EclipseLink provides a shared (L2) object cache that can reduce database access for objects and their relationships. This cache is enabled by default which is normally not a problem, unless the contents of the database are modified directly by other applications, or by the same application on other servers in a clustered environment. This may result in stale data in the cache.

If the contents of the database are modified, then a mechanism is needed to ensure that the contents of the cache are synchronized with the database. That mechanism is provided by EclipseLink Database Change Notification. DCN allows shared caching to be used in the JPA environment.


NoteNote:

Database Change Notification extends the functionality provided by the Oracle Database Continuous Query Notification feature. For more information, see "Continuous Query Notification" in Oracle Database JDBC Developer's Guide.

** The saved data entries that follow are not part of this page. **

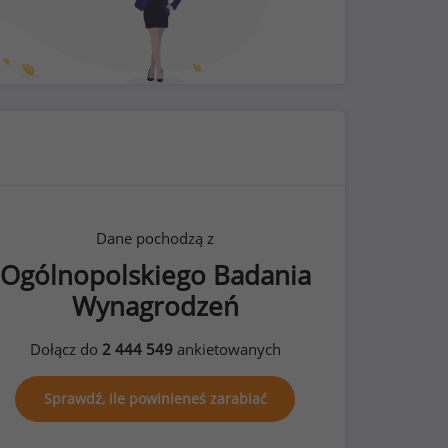
Dane pochodzą z
Ogólnopolskiego Badania
Wynagrodzeń
Dołącz do
2 444 549
ankietowanych
Sprawdź, ile powinieneś zarabiać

EclipseLink Database Change Notification extends the functionality provided by the Oracle Database Continuous Query Notification. One of the features of Continuous Query Notification is that it allows database events to be raised when rows in a table are modified.

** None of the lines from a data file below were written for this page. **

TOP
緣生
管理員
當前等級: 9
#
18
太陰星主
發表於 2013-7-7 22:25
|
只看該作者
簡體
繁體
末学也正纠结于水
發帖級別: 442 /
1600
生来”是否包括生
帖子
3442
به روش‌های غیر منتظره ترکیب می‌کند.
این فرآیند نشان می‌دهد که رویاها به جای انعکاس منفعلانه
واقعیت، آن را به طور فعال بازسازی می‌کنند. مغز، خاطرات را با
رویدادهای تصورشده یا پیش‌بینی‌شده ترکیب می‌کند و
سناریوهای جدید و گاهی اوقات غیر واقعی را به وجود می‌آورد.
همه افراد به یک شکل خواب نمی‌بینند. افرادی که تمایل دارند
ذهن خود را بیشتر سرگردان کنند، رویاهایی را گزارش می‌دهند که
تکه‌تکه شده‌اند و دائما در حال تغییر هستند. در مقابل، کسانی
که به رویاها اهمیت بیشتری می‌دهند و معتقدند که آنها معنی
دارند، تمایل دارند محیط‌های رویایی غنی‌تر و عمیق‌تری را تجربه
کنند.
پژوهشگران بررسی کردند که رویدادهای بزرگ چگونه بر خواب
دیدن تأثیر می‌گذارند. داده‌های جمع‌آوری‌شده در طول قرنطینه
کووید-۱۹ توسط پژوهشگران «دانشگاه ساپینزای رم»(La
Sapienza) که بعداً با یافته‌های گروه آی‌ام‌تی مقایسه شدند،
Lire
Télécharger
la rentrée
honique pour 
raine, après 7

To detect modifications, EclipseLink DCN uses the ROWID to inform of row level changes in the primary table. EclipseLink includes the ROWID in all queries for a DCN-enabled class. EclipseLink also selects the object's ROWID after an insert operation. EclipseLink maintains a cache index on the ROWID, in addition to the object's Id. EclipseLink also selects the database transaction ID once for each transaction to avoid invalidating the cache on the server that is processing the transaction.

EclipseLink DCN is enabled through the OracleChangeNotificationListener (org.eclipse.persistence.platform.database.oracle.dcn.OracleChangeNotificationListener) listener class. This listener integrates with Oracle JDBC to receive database change events. To enable the listener, specify the full path to the OracleChangeNotificationListener class as the value of the eclipselink.cache.database-event-listener property in the persistence.xml file.

By default, all entities in the domain are registered for change notification. However, you can selectively disable change notification for certain classes by tagging them in the Java files with the databaseChangeNotificationType (org.eclipse.persistence.annotations.DatabaseChangeNotificationType) attribute of the Cache annotation. The value of this attribute determines the type of database change notification an entity should use. The default value of the databaseChangeNotificationType attribute is Invalidate. To disable change notification for a class, set the value of the attribute to None.

The databaseChangeNotificationType attribute is relevant only if the persistence unit has been configured with a database event listener, such as the OracleChangeNotificationListener class, that receives database change events. This allows the EclipseLink cache to be invalidated or updated from database changes.

Oracle strongly suggests that you use optimistic locking (writes on stale data will fail and automatically invalidate the cache) in your transactions. If you include an @Version annotation in your entity, then the version column in the primary table will always be updated, and the object will always be invalidated.